-- Written instruction 1 --
Quote from the soccer article the stretch from "There are a" through "open, that is).".
-- Written instruction 2 --
Write what comes next in the article on American soccer after its last sentence.

-- Document --
* * * * * * *
On Tallahassee as part of the American soccer revolution
The World Cup is only a few months away, which means it’s about that time for America to start pretending like it cares about soccer again. Time to pop the old FIFA disc into the Xbox and get into the spirit for soccer’s greatest tournament. At the very least it can be said there’s a patriotic passion when it comes to a sport that hasn’t always been cheered within US borders.
In Europe and South America soccer is religion. In the United States it’s a seldom-celebrated holiday.
Slowly but surely, however, soccer is spreading in popularity, as much as football junkies would like to deny it. America is finally taking interest in the sport it long resented, and it’s evident in national viewership. Just recently, NBC signed a deal with the Premier League in England, giving it the rights to broadcast up to 380 EPL games a year.
Not to mention the MLS is coming on strong, nearing its 20th year of existence. Founded in 1996 with just 10 teams, America’s highest level professional soccer league has continued to grow. Today there are 19 teams, and it is expected to add at least 5 more by 2020.
Granted, it took a few European stars to really generate some notoriety. Thierry Henry and David Beckham have drawn the interest of many American soccer fans, boosting the appeal of the MLS.
Matt Potter, currently in his first year at FSU after moving from England, has taken notice of the expanding interest. “If you talk to the people who are actually enthusiastic about soccer, they really know their stuff,” said Potter.
There are a great deal of people playing the sport as well. Any day of the week a soccer match can be found at the intramural fields on campus (so long as they’re open, that is).
“The Americans who are really into soccer are actually really good. I was surprised,” said Potter.
* * * * * * *
-- Given information --
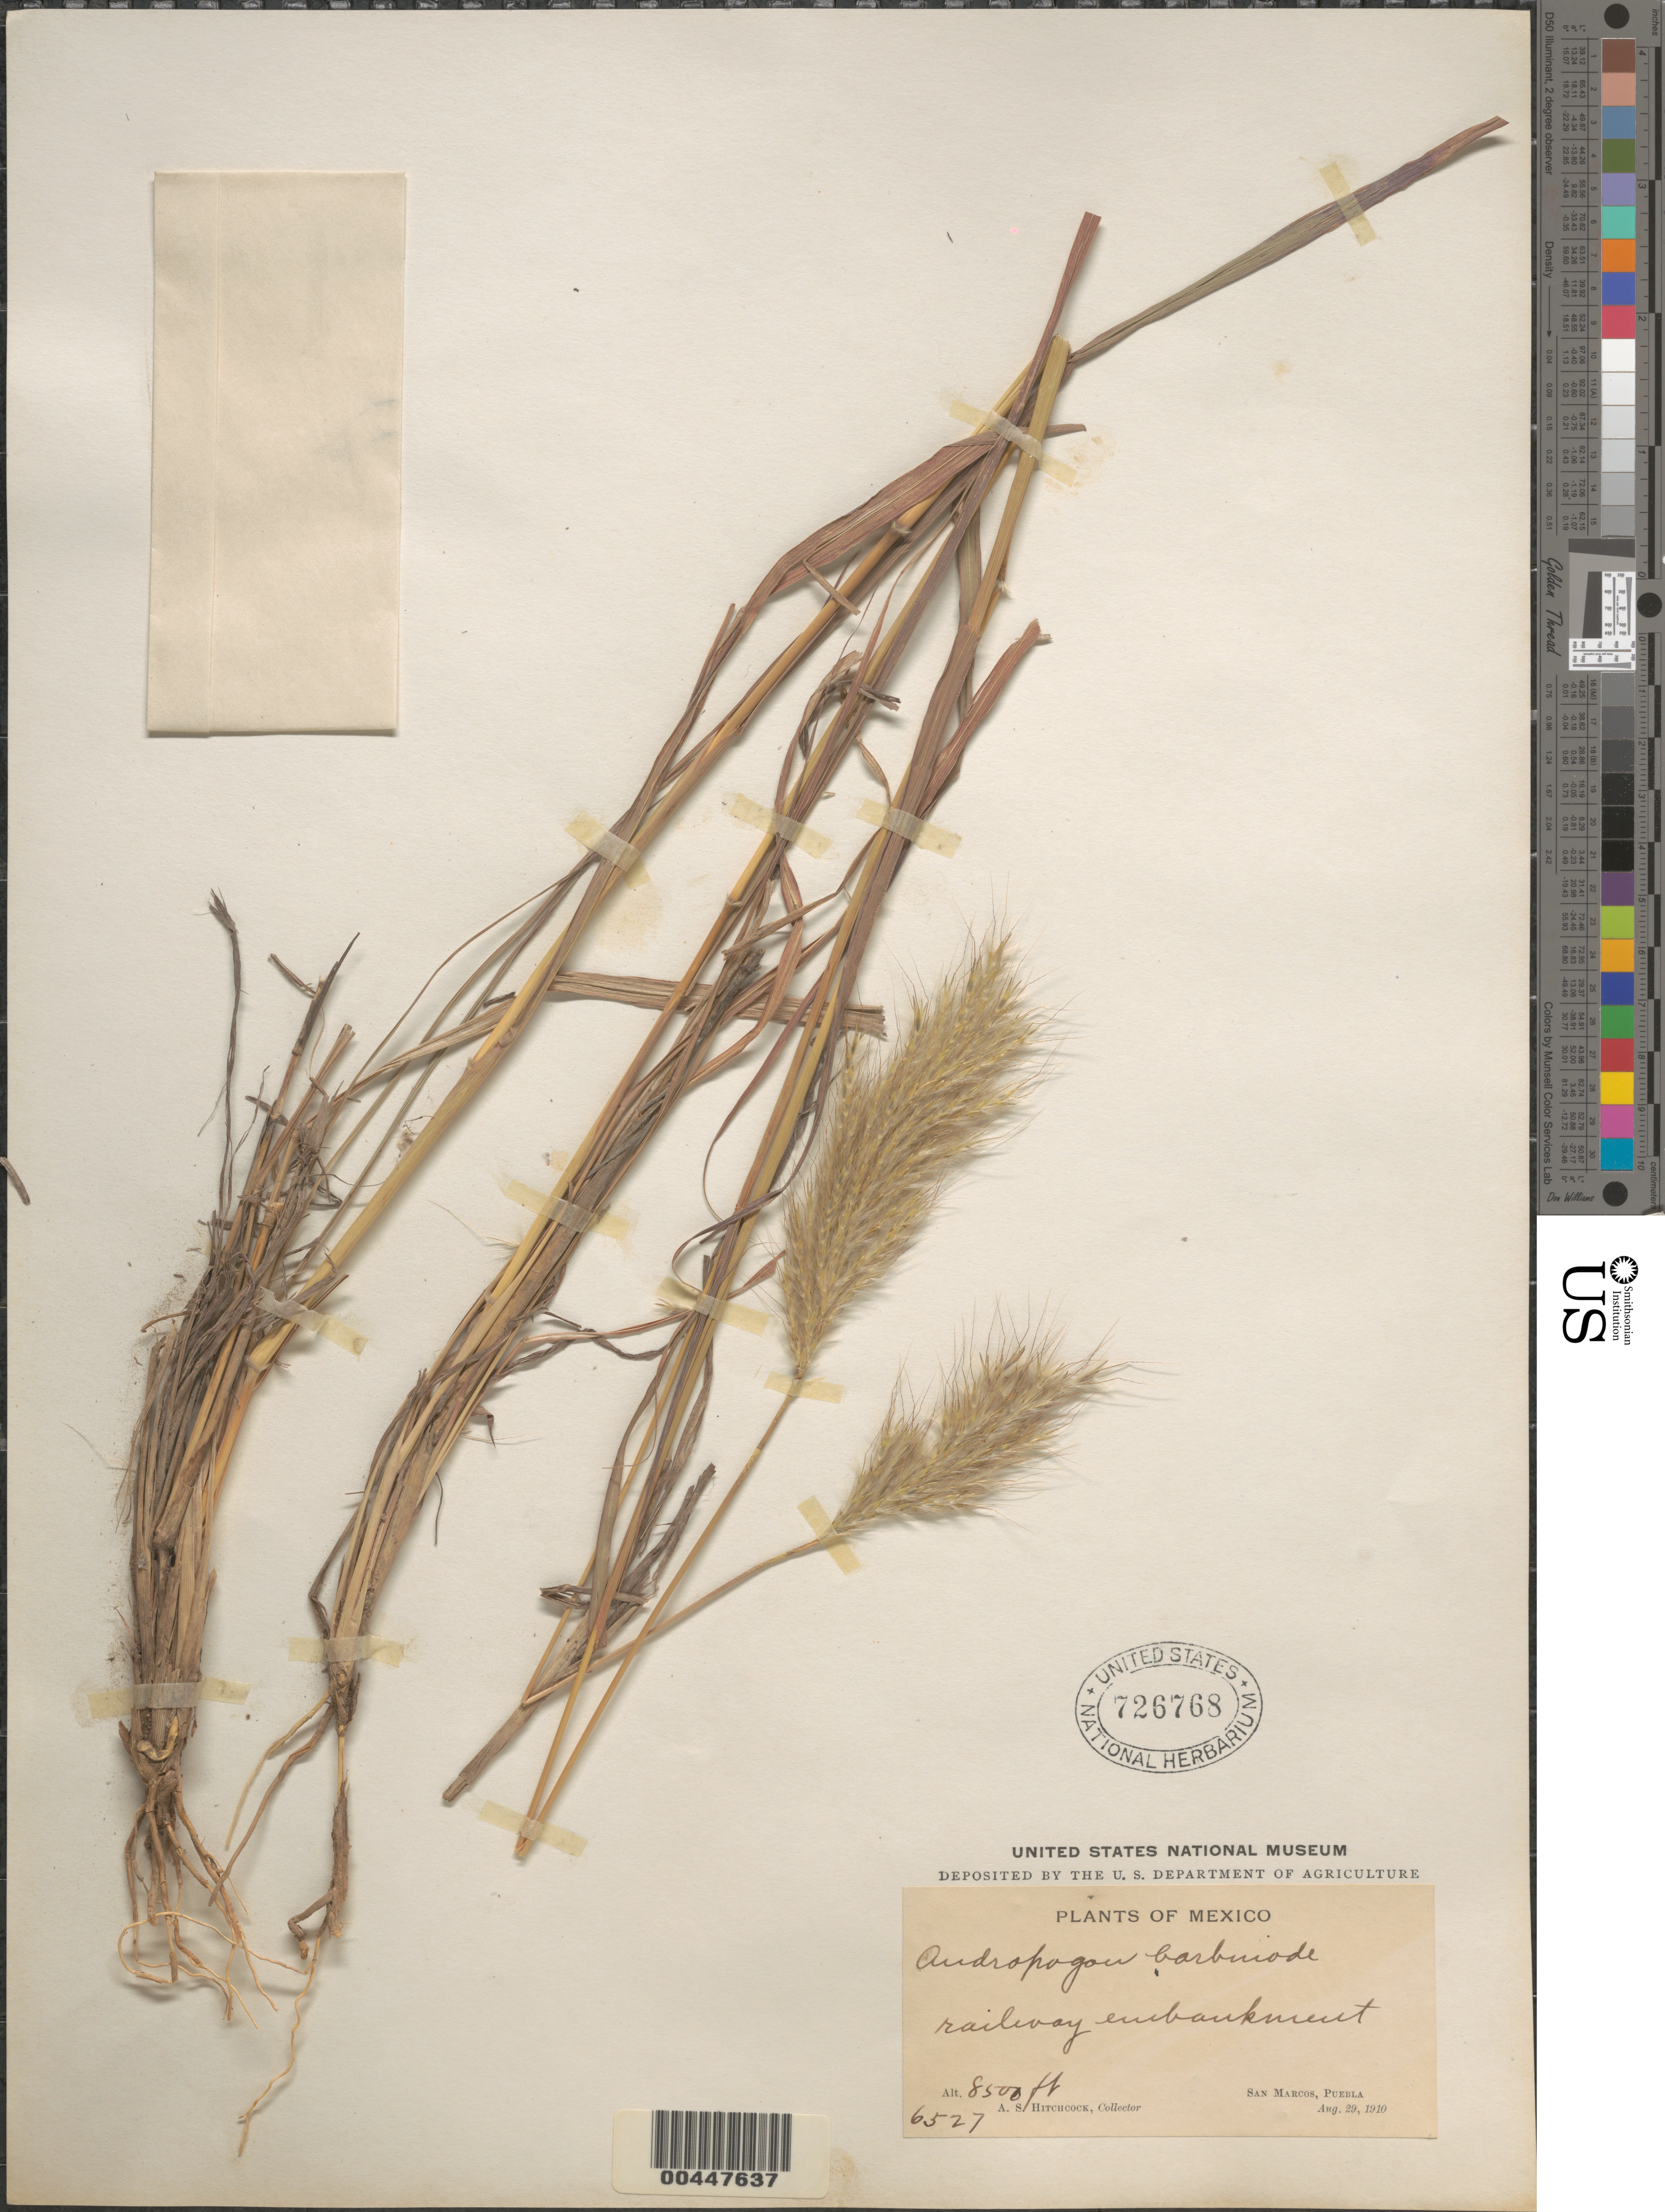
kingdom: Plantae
* * * * * * *
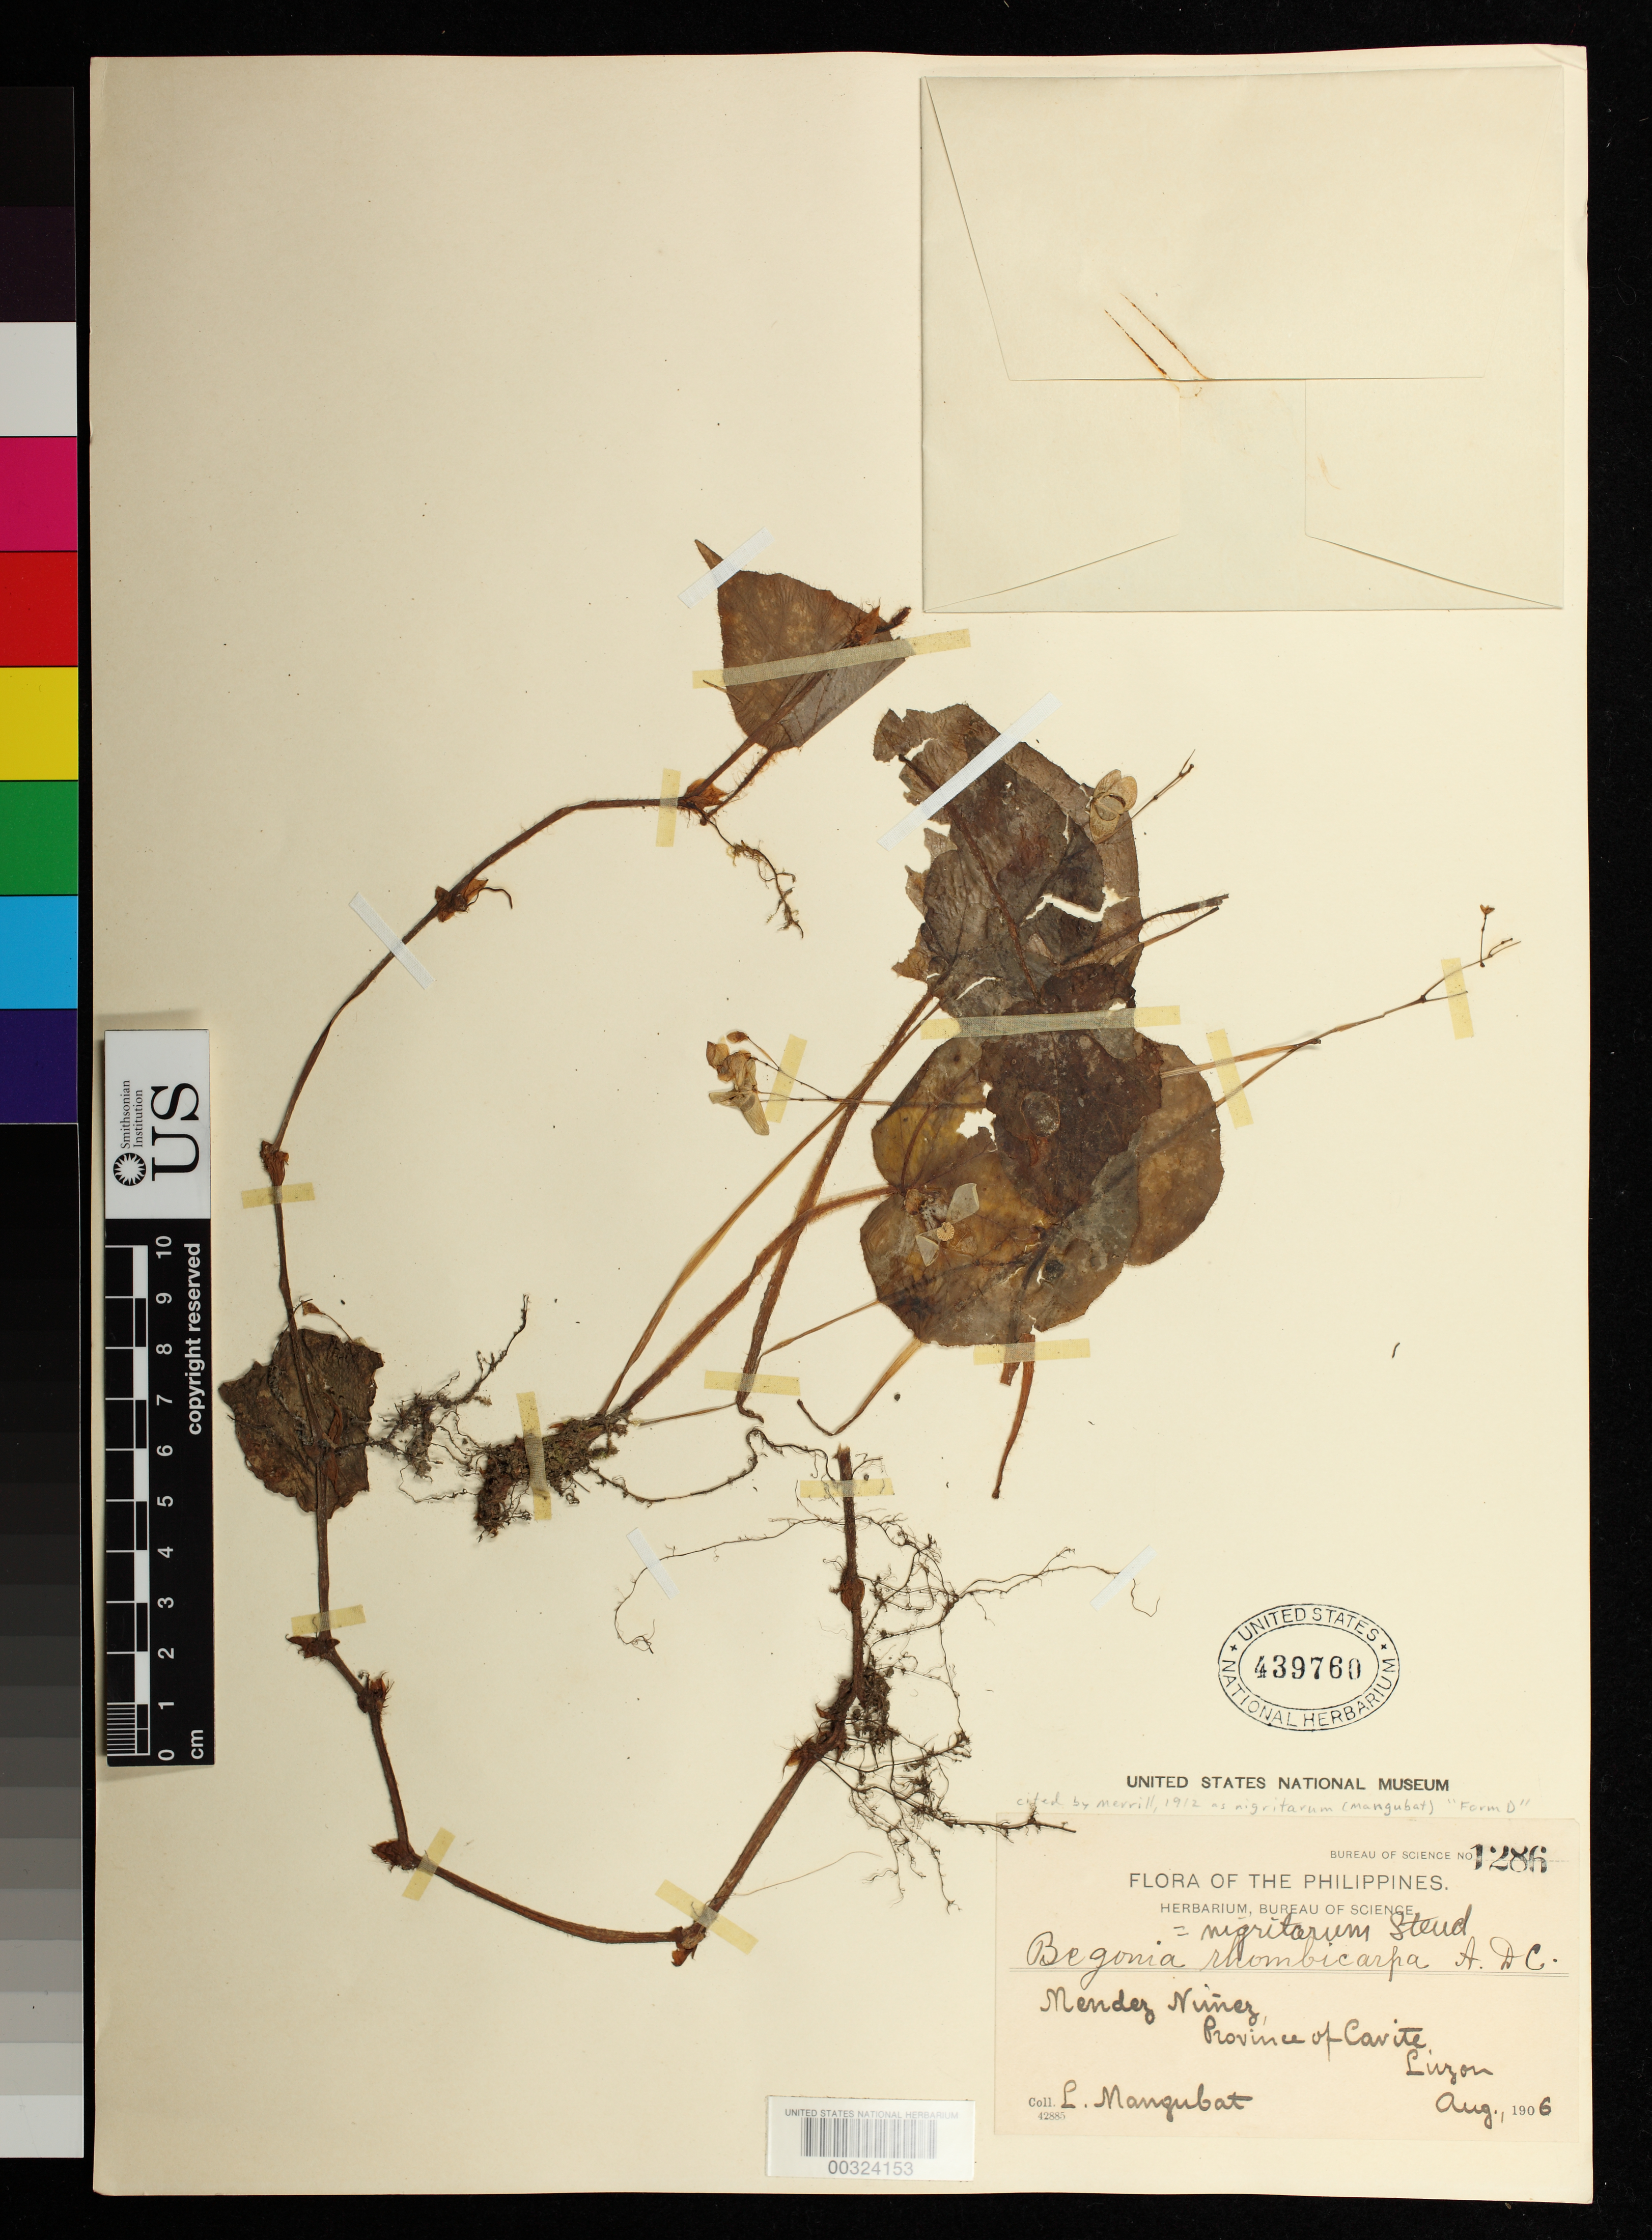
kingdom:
* * * * * * *
-- Response 1 --
There are a great deal of people playing the sport as well. Any day of the week a soccer match can be found at the intramural fields on campus (so long as they’re open, that is).

-- Response 2 --
Soccer is fast becoming a favorite sport of America’s younger demographics. In 2012 Rich Luker, who is the founder of the ESPN Sports Poll, released findings that soccer had jumped to the second most popular sport amongst Americans from ages 12-24. Quietly, interest in soccer has jumped the likes of the NBA, MLB, and NHL. Nowadays, Lionel Messi is more recognizable than Dwayne Wade.
Look no further than the state of Florida to see the effects of soccer’s rise in popularity. Of those five teams expected to join the MLS by 2020, two will belong to the state of Florida, in Orlando and Miami. But it’s not just professional soccer that is growing. Youth soccer is well-established throughout the state, especially in North Florida.
Tallahassee is home to multiple youth soccer clubs and is gradually becoming part of the soccer culture that is present in the rest of the state. Tallahassee United Football Club, Associated Soccer Group, and Top of Florida Soccer Club are the three biggest organizations in the city.
Lucas Martorana is the Director of Select for TUFC and has witnessed the development of Tallahassee youth soccer during his three years there. He got involved with the club as the coach of a couple of younger boys teams, but as a program director he has been able to oversee far more players.
“Tallahassee is a relatively small soccer community compared to places like Jacksonville or Orlando,” said Martorana. “Growth, in reality, comes from the youth. It starts when they’re youngest.”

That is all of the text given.